To maximize fuel quantity on board, we’re targeting a gravimetric efficiency of around 50%, meaning the tank would carry as much hydrogen as the tank itself weighs, a key milestone for sustainable aviation.
Advanced insulation systems for the reservoir, using vacuum and multilayer insulation technologies, will ensure successful hydrogen storage. These solutions, enhanced by Syensqo's composites capable of withstanding high vacuum, allow for high thermal efficiency without compromising structural performance. Combined, they create lightweight tanks with long dormancy, opening the door to scalable, cryogenic hydrogen flight.
Learn more on Hydrogen Cryogenics
Fuel cell integration for continuous power
After hydrogen is stored, it must be transformed into flight-ready energy. That’s where our fuel cell technology comes in.
Fuel cells convert hydrogen and oxygen into electricity, cleanly and quietly, with only water as the byproduct.
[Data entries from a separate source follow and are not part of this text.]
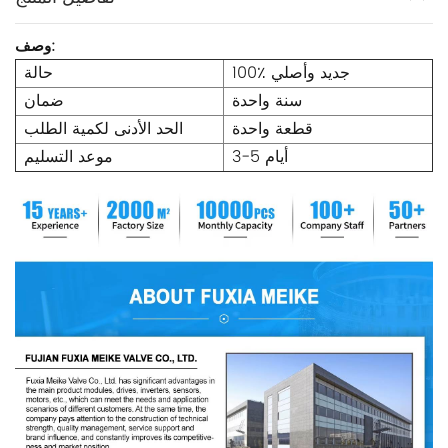
وصف:
100٪ جديد وأصلي
حالة
سنة واحدة
ضمان
قطعة واحدة
الحد الأدنى لكمية الطلب
3-5 أيام
موعد التسليم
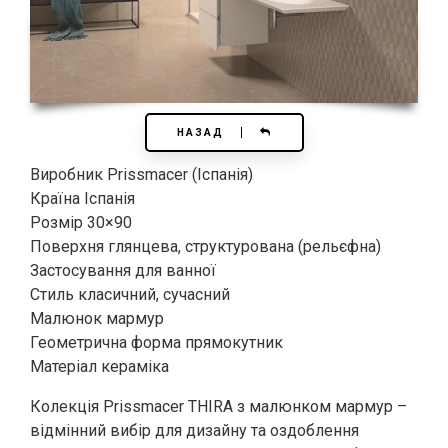
НАЗАД
Виробник Prissmacer (Іспанія)
Країна Іспанія
Розмір 30×90
Поверхня глянцева, структурована (рельєфна)
Застосування для ванної
Стиль класичний, сучасний
Малюнок мармур
Геометрична форма прямокутник
Матеріал кераміка
Колекція Prissmacer THIRA з малюнком мармур –
відмінний вибір для дизайну та оздоблення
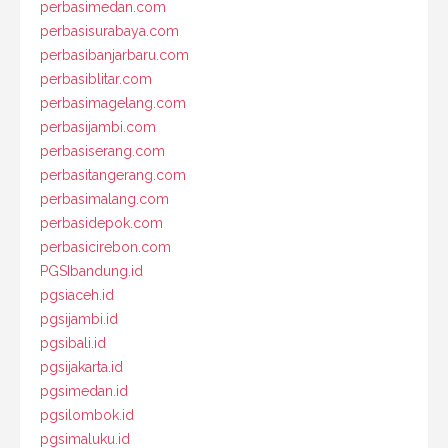
perbasimedan.com
perbasisurabaya.com
perbasibanjarbaru.com
perbasiblitar.com
perbasimagelang.com
perbasijambi.com
perbasiserang.com
perbasitangerang.com
perbasimalang.com
perbasidepok.com
perbasicirebon.com
PGSIbandung.id
pgsiaceh.id
pgsijambi.id
pgsibali.id
pgsijakarta.id
pgsimedan.id
pgsilombok.id
pgsimaluku.id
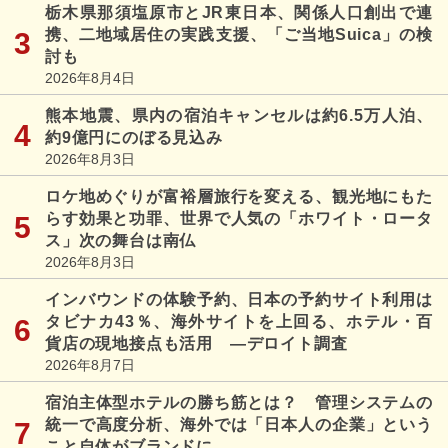
栃木県那須塩原市とJR東日本、関係人口創出で連
携、二地域居住の実践支援、「ご当地Suica」の検
討も
2026年8月4日
熊本地震、県内の宿泊キャンセルは約6.5万人泊、
約9億円にのぼる見込み
2026年8月3日
ロケ地めぐりが富裕層旅行を変える、観光地にもた
らす効果と功罪、世界で人気の「ホワイト・ロータ
ス」次の舞台は南仏
2026年8月3日
インバウンドの体験予約、日本の予約サイト利用は
タビナカ43％、海外サイトを上回る、ホテル・百
貨店の現地接点も活用 ―デロイト調査
2026年8月7日
宿泊主体型ホテルの勝ち筋とは？ 管理システムの
統一で高度分析、海外では「日本人の企業」という
こと自体がブランドに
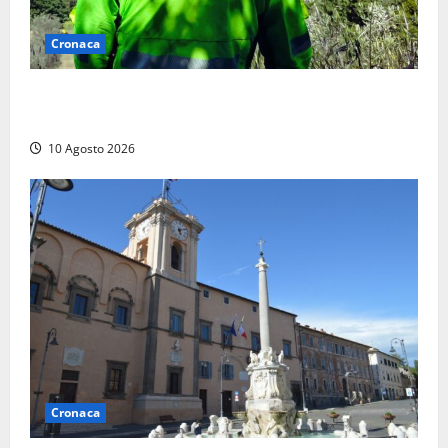
Cronaca
Cade alle Gole del Biedano, escursionista 75enne
recuperato con l’elicottero e trasportato al Gemelli
10 Agosto 2026
Cronaca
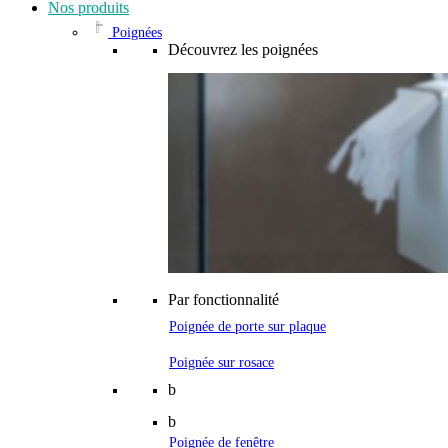
Nos produits
Poignées
Découvrez les poignées
Par fonctionnalité
Poignée de porte sur plaque
Poignée sur rosace
b
b
Poignée de fenêtre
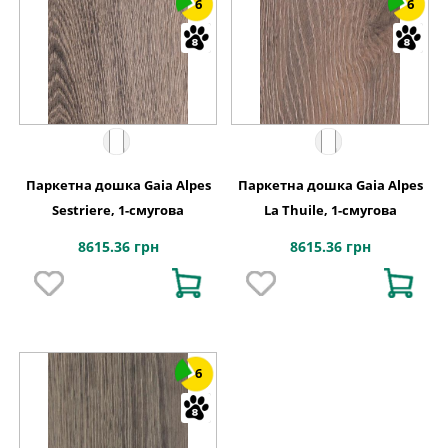
6
6
Паркетна дошка Gaia Alpes
Паркетна дошка Gaia Alpes
Sestriere, 1-смугова
La Thuile, 1-смугова
8615.36 грн
8615.36 грн
6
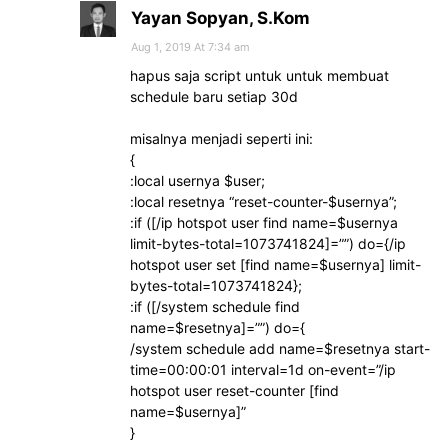
Yayan Sopyan, S.Kom
Aug 1, 2019 At 7:34 am
hapus saja script untuk untuk membuat
schedule baru setiap 30d
misalnya menjadi seperti ini:
{
:local usernya $user;
:local resetnya “reset-counter-$usernya”;
:if ([/ip hotspot user find name=$usernya
limit-bytes-total=1073741824]=””) do={/ip
hotspot user set [find name=$usernya] limit-
bytes-total=1073741824};
:if ([/system schedule find
name=$resetnya]=””) do={
/system schedule add name=$resetnya start-
time=00:00:01 interval=1d on-event=”/ip
hotspot user reset-counter [find
name=$usernya]”
}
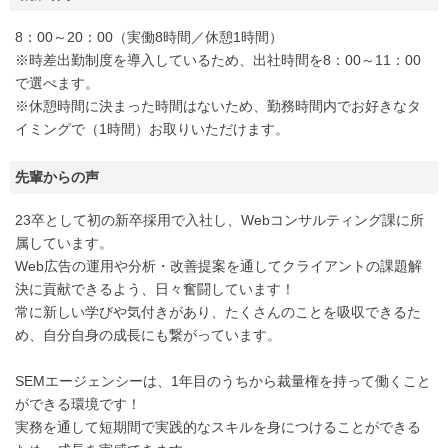
8：00～20：00（実働8時間／休憩1時間）
※時差出勤制度を導入しているため、出社時間を8：00～11：00
で選べます。
※休憩時間に決まった時間はないため、勤務時間内でお好きなタ
イミングで（1時間）お取りいただけます。
先輩からの声
23卒として初の新卒採用で入社し、Webコンサルティング課に所
属しています。
Web広告の運用や分析・改善提案を通してクライアントの課題解
決に貢献できるよう、日々奮闘しています！
常に新しい学びや気付きがあり、たくさんのことを吸収できるた
め、自分自身の成長にも繋がっています。
SEMエージェンシーは、1年目のうちから裁量権を持って働くこと
ができる環境です！
実務を通して短期間で実践的なスキルを身につけることができる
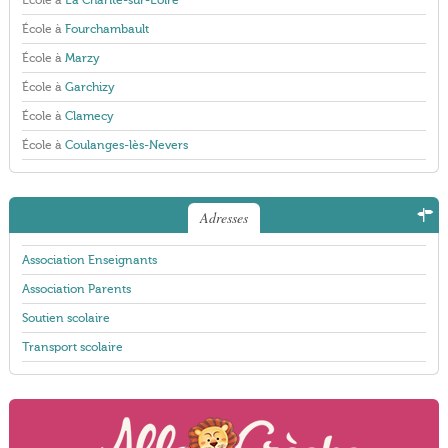
École à
La Charité-sur-Loire
École à
Fourchambault
École à
Marzy
École à
Garchizy
École à
Clamecy
École à
Coulanges-lès-Nevers
Adresses
Association Enseignants
Association Parents
Soutien scolaire
Transport scolaire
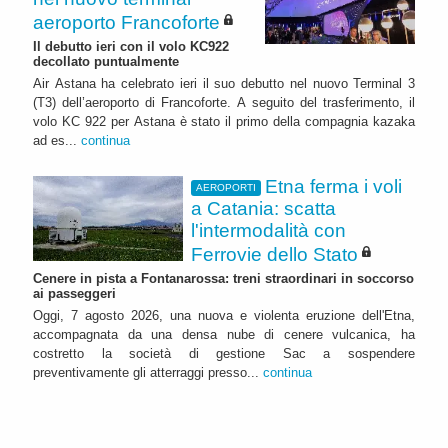
aeroporto Francoforte
Il debutto ieri con il volo KC922
decollato puntualmente
Air Astana ha celebrato ieri il suo debutto nel nuovo Terminal 3
(T3) dell’aeroporto di Francoforte. A seguito del trasferimento, il
volo KC 922 per Astana è stato il primo della compagnia kazaka
ad es...
continua
Etna ferma i voli
AEROPORTI
a Catania: scatta
l'intermodalità con
Ferrovie dello Stato
Cenere in pista a Fontanarossa: treni straordinari in soccorso
ai passeggeri
Oggi, 7 agosto 2026, una nuova e violenta eruzione dell'Etna,
accompagnata da una densa nube di cenere vulcanica, ha
costretto la società di gestione Sac a sospendere
preventivamente gli atterraggi presso...
continua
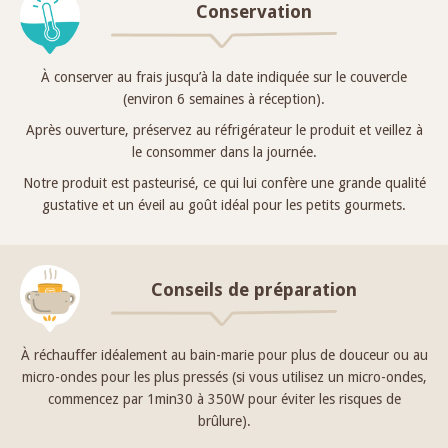
Conservation
À conserver au frais jusqu’à la date indiquée sur le couvercle
(environ 6 semaines à réception).
Après ouverture, préservez au réfrigérateur le produit et veillez à
le consommer dans la journée.
Notre produit est pasteurisé, ce qui lui confère une grande qualité
gustative et un éveil au goût idéal pour les petits gourmets.
Conseils de préparation
À réchauffer idéalement au bain-marie pour plus de douceur ou au
micro-ondes pour les plus pressés (si vous utilisez un micro-ondes,
commencez par 1min30 à 350W pour éviter les risques de
brûlure).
We need ultra-efficient, heat-resistant, and extremely durable materials to achieve the fuel cell system efficiency.
Syensqo supports this mission through a portfolio of high-performance materials, including:
- Aquivion® ion-conductive polymers, enabling fuel cell efficiencies of up to 60% through exceptional conductivity and thermal stability for long-duration, high-temperature operation.
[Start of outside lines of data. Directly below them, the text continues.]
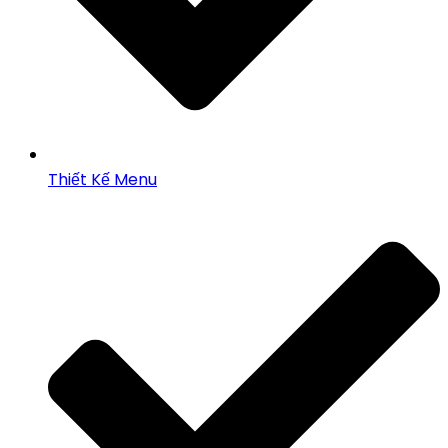
Thiết Kế Menu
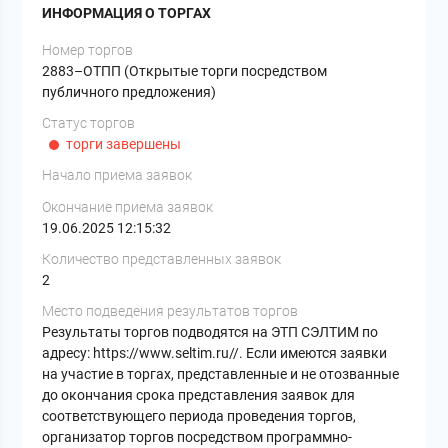
ИНФОРМАЦИЯ О ТОРГАХ
Номер торгов
2883–ОТПП (Открытые торги посредством
публичного предложения)
Статус торгов
торги завершены
Начало приема заявок
Окончание приема заявок
19.06.2025 12:15:32
Количество представленных заявок
2
Место подведения результатов торгов
Результаты торгов подводятся на ЭТП СЭЛТИМ по
адресу: https://www.seltim.ru//. Если имеются заявки
на участие в торгах, представленные и не отозванные
до окончания срока представления заявок для
соответствующего периода проведения торгов,
организатор торгов посредством программно-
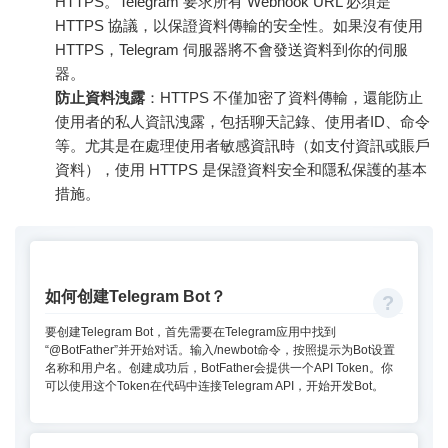
HTTPS。Telegram 要求所有 Webhook URL 必須是
HTTPS 協議，以保證資料傳輸的安全性。如果沒有使用
HTTPS，Telegram 伺服器將不會發送資料到你的伺服
器。
防止資料洩露
：HTTPS 不僅加密了資料傳輸，還能防止
使用者的私人資訊洩露，包括聊天記錄、使用者ID、命令
等。尤其是在處理使用者敏感資訊時（如支付資訊或賬戶
資料），使用 HTTPS 是保證資料安全和隱私保護的基本
措施。
如何创建Telegram Bot？
要创建Telegram Bot，首先需要在Telegram应用中找到
“@BotFather”并开始对话。输入/newbot命令，按照提示为Bot设置
名称和用户名。创建成功后，BotFather会提供一个API Token。你
可以使用这个Token在代码中连接Telegram API，开始开发Bot。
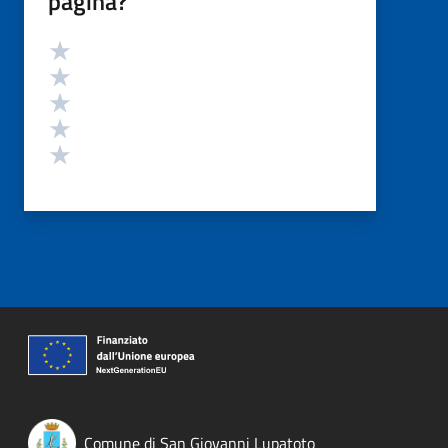
pagina?
Valutazione
Valuta 5 stelle su 5
Valuta 4 stelle su 5
Valuta 3 stelle su 5
Valuta 2 stelle su 5
Valuta 1 stelle su 5
Comune di San Giovanni Lupatoto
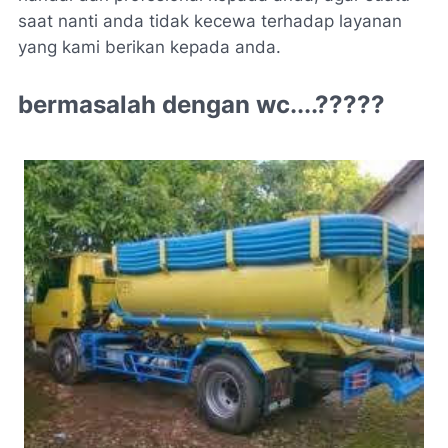
saat nanti anda tidak kecewa terhadap layanan
yang kami berikan kepada anda.
bermasalah dengan wc....?????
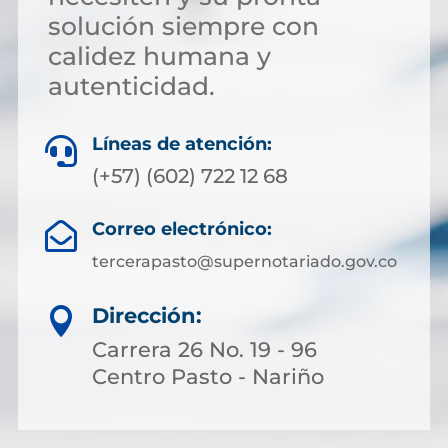
solución siempre con
calidez humana y
autenticidad.
Líneas de atención:

(+57) (602) 722 12 68
Correo electrónico:

tercerapasto@supernotariado.gov.co
Dirección:

Carrera 26 No. 19 - 96
Centro Pasto - Nariño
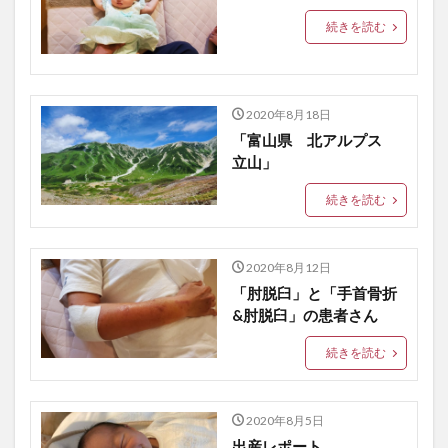
続きを読む
2020年8月18日
「富山県 北アルプス
立山」
続きを読む
2020年8月12日
「肘脱臼」と「手首骨折
&肘脱臼」の患者さん
続きを読む
2020年8月5日
出産レポート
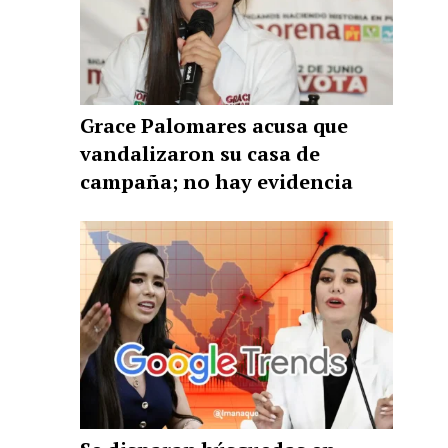
Grace Palomares acusa que
vandalizaron su casa de
campaña; no hay evidencia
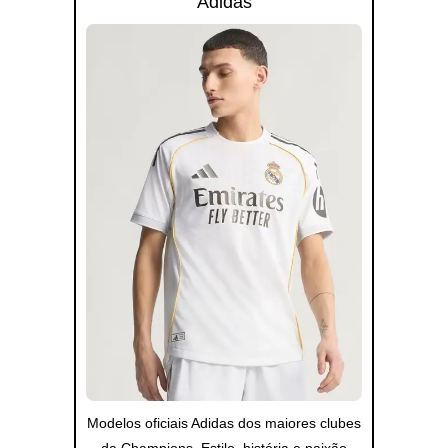
Adidas
Modelos oficiais Adidas dos maiores clubes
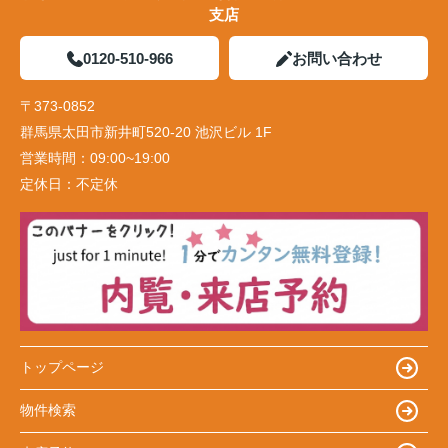
支店
0120-510-966
お問い合わせ
〒373-0852
群馬県太田市新井町520-20 池沢ビル 1F
営業時間：
09:00~19:00
定休日：
不定休
トップページ
物件検索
- KetaSpire® CF10 LS1 AM Filament, alongside Syensqo’s additive manufacturing capabilities using carbon fiber PEEK and PEI, to create ultra-light, high-performance 3D-printed fuel cell components.
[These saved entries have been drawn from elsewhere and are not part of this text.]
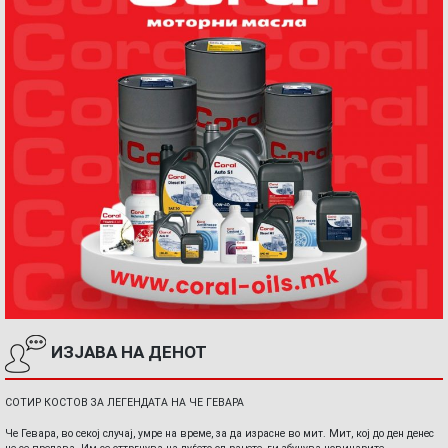
ИЗЈАВА НА ДЕНОТ
СОТИР КОСТОВ ЗА ЛЕГЕНДАТА НА ЧЕ ГЕВАРА
Че Гевара, во секој случај, умре на време, за да израсне во мит. Мит, кој до ден денес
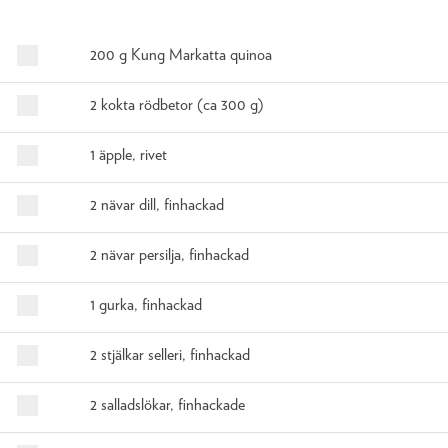
200 g Kung Markatta quinoa
2 kokta rödbetor (ca 300 g)
1 äpple, rivet
2 nävar dill, finhackad
2 nävar persilja, finhackad
1 gurka, finhackad
2 stjälkar selleri, finhackad
2 salladslökar, finhackade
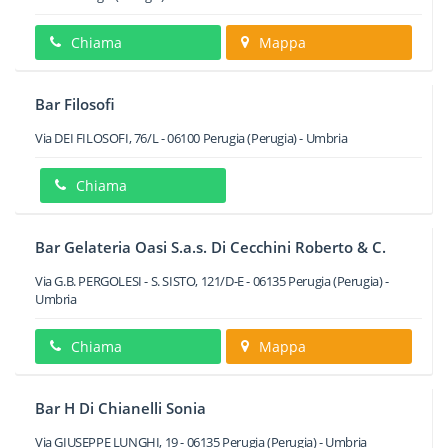
Chiama
Mappa
Bar Filosofi
Via DEI FILOSOFI, 76/L
-
06100
Perugia
(Perugia) -
Umbria
Chiama
Bar Gelateria Oasi S.a.s. Di Cecchini Roberto & C.
Via G.B. PERGOLESI - S. SISTO, 121/D-E
-
06135
Perugia
(Perugia) -
Umbria
Chiama
Mappa
Bar H Di Chianelli Sonia
Via GIUSEPPE LUNGHI, 19
-
06135
Perugia
(Perugia) -
Umbria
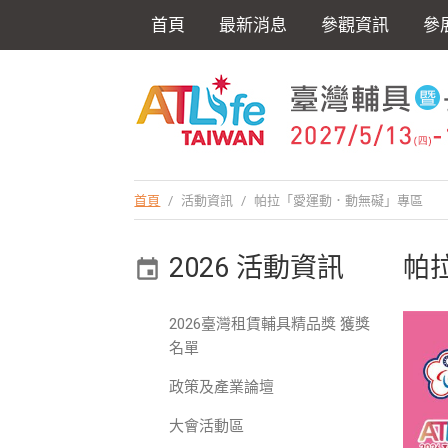
首頁
最新消息
參觀資訊
參
首頁
/
活動資訊
/
帕拉「愛運動．動無礙」專區
2026 活動資訊
帕
2026臺灣租賃輔具精品獎 獲獎
名單
政策及產業論壇
大會活動區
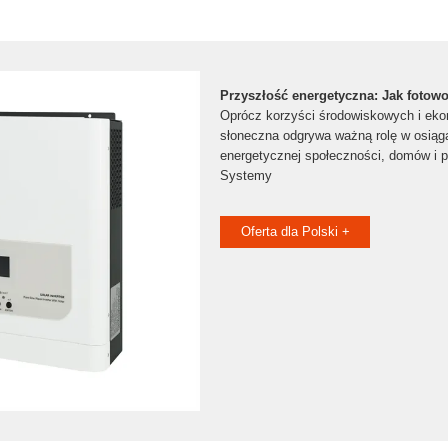
Przyszłość energetyczna: Jak fotowo
Oprócz korzyści środowiskowych i eko
słoneczna odgrywa ważną rolę w osiąga
energetycznej społeczności, domów i p
Systemy
Oferta dla Polski +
- MTM®58FRB composites, replacing traditional metal casings to reduce its weight by up to 50%.
- Fomblin® lubricants, delivering reliable lubrication in the fuel cell system.
This system is the clean engine of Climate Impulse and a blueprint for zero-emission power beyond aviation.
Explore the science: Hydrogen Fuel Cells
Ultra-light composites for maximum efficiency
Flying around the world on hydrogen means using every gram of energy wisely, and that starts with building a lighter aircraft.
Syensqo’s aerospace-grade composites offer unmatched strength-to-weight efficiency, allowing the aircraft to remain ultra-light while withstanding turbulent weather, solar exposure, and long-duration stress.
We’re supplying:
- MTM®45-1, carbon-fiber prepreg and FM® 209-1 Resin are used across the aviation industry for their exceptional mechanical performance
- Structural adhesives like AeroPaste®, engineered for secure, efficient assembly
- Composite systems from the Cycom® family for structural stiffness and fatigue durability- we selected CYCOM® 977-2 for the hydrogen tank
- MTM®58FRB - This fuel cell casing composite both lightens the powertrain and is flame-retardant, which is crucial in aviation.
These materials are used throughout the aircraft’s structure, including the fuselage, engine pods, pilot capsule, and more.
The result: a 600 kg weight reduction, enabling up to 3,500 kilometers of additional flight range. That’s a game-changing advantage for a mission crossing oceans on clean energy.
Battery technology: power when it matters most
Alongside the fuel cells, batteries play a vital role in powering the aircraft. While fuel cells continuously generate electricity from hydrogen, batteries act as a complementary energy source, storing power and supplying it during the moments the aircraft needs most:
- During take-off, when maximum power is required to generate lift
- During turbulence or sudden manoeuvres, when additional bursts of electricity are needed to maintain stability
This intelligent energy flow, with both fuel cells and batteries, keeps the aircraft lightweight, efficient, and continuously powered throughout every phase of the journey.
Syensqo contributes two key materials to the battery system: Solef® PVDF Binder for electrode and Solef® PVDF coating for separator, delivering the reliability and performance that long-duration flight demands.